This gig came a little bit out of the blue. I’d posted a Tweet name checking Miles Hunt’s handle expressing my disappointment of not attending the gig. He replied asking why I wasn’t reviewing, and from that, Miles himself sorted me out with a guest list. What a legend, eh?
Date: December 17, 2012
Venue: The Venue, Derby
“We weren’t going to play this one as it splits our audience in half”, explains the Stuffies leading man Miles Hunt, before almost apologetically announcing the arrival of early 90s classic, Size of a Cow. Sounding more upbeat he chirps: “But it appeared on ‘Come Dine with Me’ so, kerching!”
Miles and his band are on good form. Yes, they’ve been drinking, but you sense it’s not the booze that’s galvanised their mood but rather the fact that the band are back together for the first time in aeons, dipping into their vast lake of brilliance and picking out the big fish with the precision of an indie-folk heron, and playing them as they should be played. That is with gusto, vitality and with an air of pride.

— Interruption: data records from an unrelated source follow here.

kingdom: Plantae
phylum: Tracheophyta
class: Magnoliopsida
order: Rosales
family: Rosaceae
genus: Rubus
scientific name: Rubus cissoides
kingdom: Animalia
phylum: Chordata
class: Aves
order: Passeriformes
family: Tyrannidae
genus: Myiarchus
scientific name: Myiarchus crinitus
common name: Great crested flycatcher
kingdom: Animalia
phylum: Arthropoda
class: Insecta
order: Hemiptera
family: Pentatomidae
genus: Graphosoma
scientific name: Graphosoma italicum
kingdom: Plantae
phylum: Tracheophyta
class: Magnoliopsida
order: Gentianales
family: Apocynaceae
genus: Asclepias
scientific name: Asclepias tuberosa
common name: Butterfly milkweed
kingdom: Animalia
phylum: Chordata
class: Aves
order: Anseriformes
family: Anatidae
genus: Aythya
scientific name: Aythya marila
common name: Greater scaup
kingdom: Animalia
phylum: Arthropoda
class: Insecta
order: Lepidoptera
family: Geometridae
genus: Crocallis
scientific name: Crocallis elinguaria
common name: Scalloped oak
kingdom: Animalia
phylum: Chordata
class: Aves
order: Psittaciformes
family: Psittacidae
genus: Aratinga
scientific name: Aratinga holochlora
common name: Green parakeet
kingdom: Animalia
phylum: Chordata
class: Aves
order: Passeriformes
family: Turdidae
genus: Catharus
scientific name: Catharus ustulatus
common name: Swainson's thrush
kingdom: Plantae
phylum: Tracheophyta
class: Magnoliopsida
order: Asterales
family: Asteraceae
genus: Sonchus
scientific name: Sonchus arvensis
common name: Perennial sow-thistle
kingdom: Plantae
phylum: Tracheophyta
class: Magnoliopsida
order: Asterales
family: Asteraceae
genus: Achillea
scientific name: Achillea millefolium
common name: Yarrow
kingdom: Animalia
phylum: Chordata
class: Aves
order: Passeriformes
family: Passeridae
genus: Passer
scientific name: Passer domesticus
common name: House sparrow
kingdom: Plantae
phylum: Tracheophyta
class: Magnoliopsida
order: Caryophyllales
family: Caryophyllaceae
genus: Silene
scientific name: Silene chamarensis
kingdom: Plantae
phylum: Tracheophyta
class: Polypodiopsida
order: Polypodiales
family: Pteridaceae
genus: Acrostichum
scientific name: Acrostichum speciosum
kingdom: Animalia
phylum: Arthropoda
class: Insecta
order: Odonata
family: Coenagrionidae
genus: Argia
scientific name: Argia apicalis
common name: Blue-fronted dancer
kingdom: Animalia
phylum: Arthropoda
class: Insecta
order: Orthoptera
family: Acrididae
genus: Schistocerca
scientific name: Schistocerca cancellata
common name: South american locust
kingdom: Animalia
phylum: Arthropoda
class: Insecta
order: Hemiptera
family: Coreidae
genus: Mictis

They exude a confidence beset with zeal, especially as this reunion gig (oh and there’s that much-maligned term, ‘reunion’…) gathers pace midway through, when the early songs forge a moshpit for the first time. Those songs, in particular Caught In My Shadow, Circle Square, Don’t Let Me Down Gently and A Wish Away, give those old enough in the crowd who remember them from the first time around something to bounce around to. It’s not that the likes of Size of a Cow and Welcome To The Cheapseats are met with apathy, it’s just tonight’s audience have more of a connection, a vested interest, a retrospective simpatico if you like, with those earlier tracks, as they emit a voltaic buzz so stimulating and tangible it sucks you right in.
Miles has even turned back the years by looking exactly as he did during the band’s heyday back in those halcyon days of late 80s, early 90s post-Baggie acerbic neo-indie, with his curly, shoulder length mane flapping around his face. Gone is the slicked-back Richard Hawley-meets-Vic Reeves look from a few years back when he toured alone. It’s as if the thinking was that if he was going to resurrect these songs, the look had to match them.
Erica Nockalls’ look, however, seems to suggest ‘Future Pixie’. As she masterfully cavorts with her violin, dressed in a pink, frilly dress with a stylish peroxide barnet, she’s like the punk-folk Rihanna; the Ceilidh Pink. Her contribution to the set is essential. It just wouldn’t work without her glissades on her instrument, even if she does take a break during what she terms as “boy’s music” during those rousing guitarscapes of the afore-mentioned party starters.
Talking of ceilidhs, Golden Green is a Gaelic-licked jamboree of (Black) Country music fun which unites the audience in a singalong hoe-down akin to the climax of an Irish wedding.
Elsewhere, stemming from Miles’s memories of a Solihull disco way back when, we get a rendition of Duran Duran’s Planet Earth in the encore. Unsurprisingly, the inherent electronic aspect of the song has been ripped out and replaced with a charged, sweaty energy conjured by pulsating guitars and Erica’s fervent string histrionics.
If you’ve been reading this wondering whether or not they played Dizzy, the answer is no, they didn’t, as Miles explains that even had they wanted to revisit a song which you sense they now regret dallying with, they “couldn’t afford him (Vic Reeves)”, so that particular playful, cloying cartoon moment of their history is left to gather dust in their archive.
If you assumed The Wonder Stuff had become a band that time forgot, and who simply plodded along for the hell of it, you are grossly mistaken. They’re every bit as good as the band they always were, even perhaps more honed and skilled at their game as we approach 2013 – 27 years since their formation. There may be a few more miles on their collective clocks, but this was still wonderful stuff.